• **Required work**
How many of the lines below contain the string "timeseriesAI"? Give only the number.

• **Entries provided**
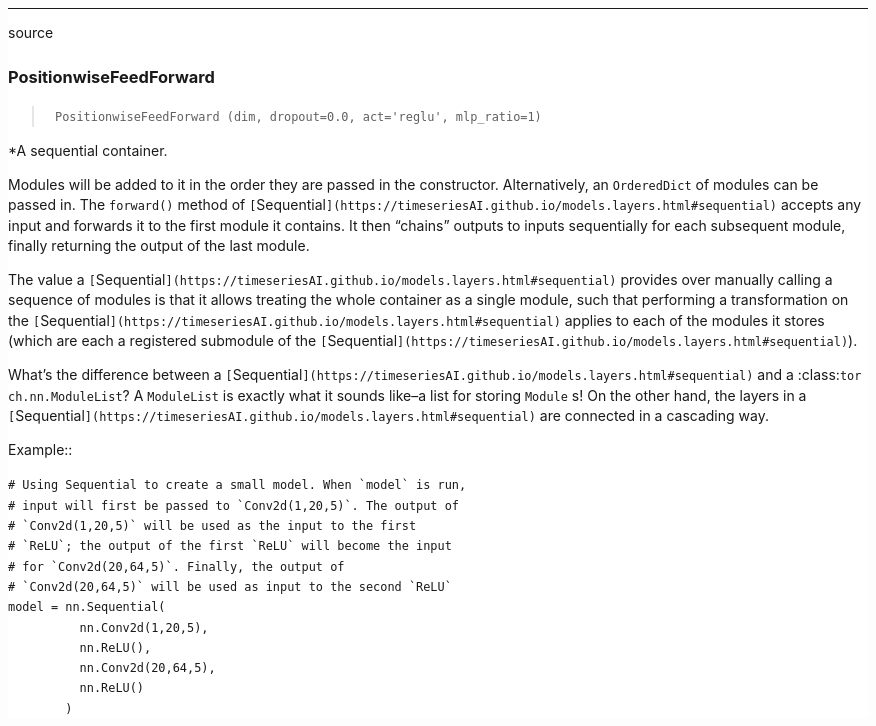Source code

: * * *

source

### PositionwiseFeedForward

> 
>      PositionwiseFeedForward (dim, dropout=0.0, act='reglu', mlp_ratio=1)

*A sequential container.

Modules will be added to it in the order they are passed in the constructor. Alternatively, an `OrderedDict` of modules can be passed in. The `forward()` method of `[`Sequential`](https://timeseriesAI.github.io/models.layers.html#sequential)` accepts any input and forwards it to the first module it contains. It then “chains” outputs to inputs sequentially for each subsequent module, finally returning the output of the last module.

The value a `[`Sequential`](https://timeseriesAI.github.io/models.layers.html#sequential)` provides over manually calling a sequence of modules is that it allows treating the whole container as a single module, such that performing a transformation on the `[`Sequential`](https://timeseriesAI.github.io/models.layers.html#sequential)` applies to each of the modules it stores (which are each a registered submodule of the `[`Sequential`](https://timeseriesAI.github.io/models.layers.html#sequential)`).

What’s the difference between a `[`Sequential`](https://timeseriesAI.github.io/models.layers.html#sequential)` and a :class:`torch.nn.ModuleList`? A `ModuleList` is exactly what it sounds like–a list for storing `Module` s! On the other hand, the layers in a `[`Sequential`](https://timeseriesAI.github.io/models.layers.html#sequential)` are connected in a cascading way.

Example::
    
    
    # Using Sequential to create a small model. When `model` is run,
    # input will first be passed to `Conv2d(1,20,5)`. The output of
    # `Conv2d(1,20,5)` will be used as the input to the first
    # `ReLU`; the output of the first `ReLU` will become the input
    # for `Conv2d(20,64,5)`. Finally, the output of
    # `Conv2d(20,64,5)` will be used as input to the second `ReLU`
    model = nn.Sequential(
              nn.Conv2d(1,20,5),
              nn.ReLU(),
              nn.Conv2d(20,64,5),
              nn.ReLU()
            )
--
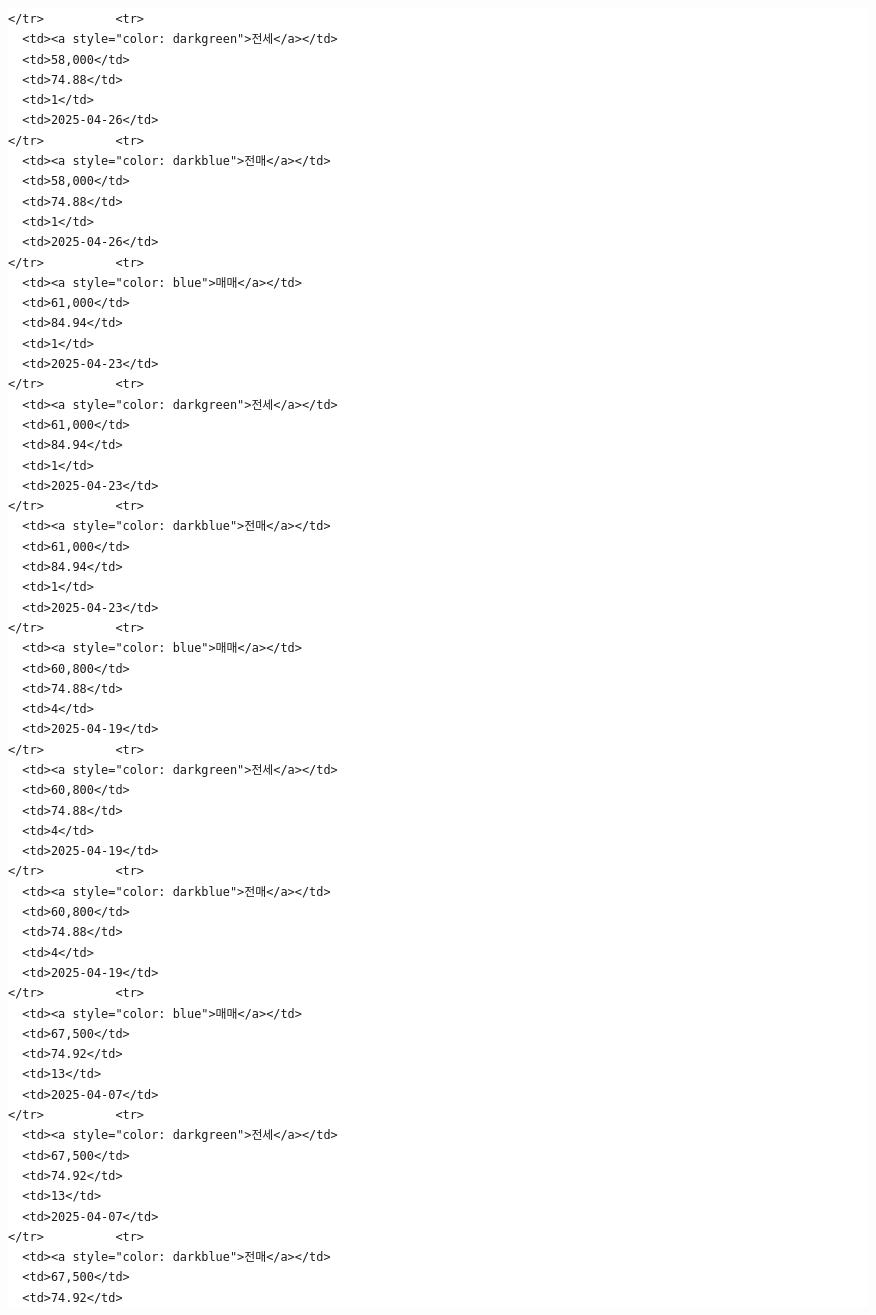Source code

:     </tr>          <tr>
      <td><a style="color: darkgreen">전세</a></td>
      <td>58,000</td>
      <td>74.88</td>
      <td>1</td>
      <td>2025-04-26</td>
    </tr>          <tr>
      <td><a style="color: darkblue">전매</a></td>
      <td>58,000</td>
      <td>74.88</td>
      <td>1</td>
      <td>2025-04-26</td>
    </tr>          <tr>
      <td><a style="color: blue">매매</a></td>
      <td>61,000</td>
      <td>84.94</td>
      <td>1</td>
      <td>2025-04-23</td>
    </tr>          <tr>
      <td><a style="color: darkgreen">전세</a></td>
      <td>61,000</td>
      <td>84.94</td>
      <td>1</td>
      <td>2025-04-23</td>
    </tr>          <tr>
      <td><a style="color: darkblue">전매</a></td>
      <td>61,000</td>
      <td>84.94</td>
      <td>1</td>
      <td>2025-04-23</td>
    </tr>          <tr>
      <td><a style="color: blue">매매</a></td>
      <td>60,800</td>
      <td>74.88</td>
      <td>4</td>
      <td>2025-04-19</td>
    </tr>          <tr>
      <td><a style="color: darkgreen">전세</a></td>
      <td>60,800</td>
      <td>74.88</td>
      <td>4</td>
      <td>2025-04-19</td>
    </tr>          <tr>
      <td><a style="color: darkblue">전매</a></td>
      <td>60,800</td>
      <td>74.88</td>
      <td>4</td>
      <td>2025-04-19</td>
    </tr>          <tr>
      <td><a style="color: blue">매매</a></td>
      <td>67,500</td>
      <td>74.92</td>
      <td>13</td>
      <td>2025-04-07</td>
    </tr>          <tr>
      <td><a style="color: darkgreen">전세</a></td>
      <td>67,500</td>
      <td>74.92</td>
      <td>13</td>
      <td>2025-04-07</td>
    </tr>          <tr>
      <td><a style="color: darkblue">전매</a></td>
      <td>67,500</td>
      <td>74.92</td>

• **Expected output**
3